I now return to the suggestion of Weinfeld on 148. I have briefly analyzed the treaty structure of Deuteronomy and mentioned that it contains as well a law-code which is abnormal to treaties of the time, and not found in Joshua 24. A law-code was meant to be internal while the treaty of vassalage was meant to be external (p156). As Weinfeld notes, Moses is seen as bringing about the legal reform needed to bring Israel through the transition (p152) which the Exodus (exile) would have caused. What brought them through the transition was in fact the reform brought by the Torah. In the Exile, what held the Israelites together was very much the tradition as expressed in Deuteronomy and allowed them to establish the community upon return which Moses had told them should be established. Further, it kept in their minds their own history of being slaves (Deut 5.12-15) and the liberation brought by the perfect Lawgiver, Moses.

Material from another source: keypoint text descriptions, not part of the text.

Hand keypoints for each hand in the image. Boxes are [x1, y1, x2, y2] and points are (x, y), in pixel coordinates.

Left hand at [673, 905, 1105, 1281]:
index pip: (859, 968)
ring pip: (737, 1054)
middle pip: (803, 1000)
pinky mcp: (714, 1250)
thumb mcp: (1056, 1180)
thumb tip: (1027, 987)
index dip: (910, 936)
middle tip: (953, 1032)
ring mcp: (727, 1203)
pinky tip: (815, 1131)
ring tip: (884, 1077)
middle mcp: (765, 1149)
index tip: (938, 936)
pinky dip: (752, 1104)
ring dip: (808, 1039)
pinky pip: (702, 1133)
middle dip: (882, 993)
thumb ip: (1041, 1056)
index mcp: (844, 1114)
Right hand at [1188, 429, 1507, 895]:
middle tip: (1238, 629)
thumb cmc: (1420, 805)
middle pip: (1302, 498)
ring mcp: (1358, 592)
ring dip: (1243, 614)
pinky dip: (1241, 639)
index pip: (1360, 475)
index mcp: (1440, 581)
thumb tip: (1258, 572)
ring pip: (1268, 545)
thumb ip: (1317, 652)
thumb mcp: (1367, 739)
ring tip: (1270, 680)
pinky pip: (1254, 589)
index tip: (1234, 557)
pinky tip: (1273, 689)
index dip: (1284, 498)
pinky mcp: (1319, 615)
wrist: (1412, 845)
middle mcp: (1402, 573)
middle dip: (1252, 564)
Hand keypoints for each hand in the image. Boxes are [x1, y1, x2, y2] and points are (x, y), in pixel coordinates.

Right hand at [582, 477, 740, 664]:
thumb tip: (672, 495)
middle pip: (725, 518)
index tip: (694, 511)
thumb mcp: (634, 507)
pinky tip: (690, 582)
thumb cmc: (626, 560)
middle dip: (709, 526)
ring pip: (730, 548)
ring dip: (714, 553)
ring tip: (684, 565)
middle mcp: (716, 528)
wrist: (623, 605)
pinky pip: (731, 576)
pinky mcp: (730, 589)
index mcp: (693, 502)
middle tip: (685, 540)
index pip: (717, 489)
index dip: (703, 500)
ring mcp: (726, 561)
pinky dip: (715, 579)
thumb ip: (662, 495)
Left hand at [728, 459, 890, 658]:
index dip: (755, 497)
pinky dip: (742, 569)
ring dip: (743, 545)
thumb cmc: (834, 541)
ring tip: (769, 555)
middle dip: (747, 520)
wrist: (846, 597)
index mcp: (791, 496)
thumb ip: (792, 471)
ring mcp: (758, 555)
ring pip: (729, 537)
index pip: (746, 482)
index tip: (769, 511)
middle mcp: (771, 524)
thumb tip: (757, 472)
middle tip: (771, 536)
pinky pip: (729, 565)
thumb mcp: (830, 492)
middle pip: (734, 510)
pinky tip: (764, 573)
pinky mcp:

What may be lacking is why the two are incorporated together, especially when we see that it wasn’t historically done so in other Ancient Near Eastern treaties and law-codes nor in biblical history (Exodus 19-24 and Joshua 24). In Deuteronomy 4.8 we see that no other nation had the Law which was being delivered to Israel. In Amos 9.7, God equalizes Israel with its neighbors and notes that the exodus from Egypt was nothing spectacular or unique to the Hebrews. Throughout Amos, what makes Israel special is their system of Justice, the same system which Deuteronomy now proposes to call attention to, as to what makes Israel special enough to be given in vassalage to the Most High God, YHWH. Thus, the Law Code prepares for the vassalage, which as Weinfeld notes, is different in that it is not a treaty between Israel and Assyria any longer, but between Israel and YHWH. It is, for the first time, a divine betrothal which unites the political vassalage with the law-code of holiness, allowing not a foreign king to visit the land, but a Divine King to intermingle with Israel. Although, I admit that this is based in part on my biases in seeing Deuteronomy as a covenant from the ground up, offered from Israel to God, as I have continuously expressed.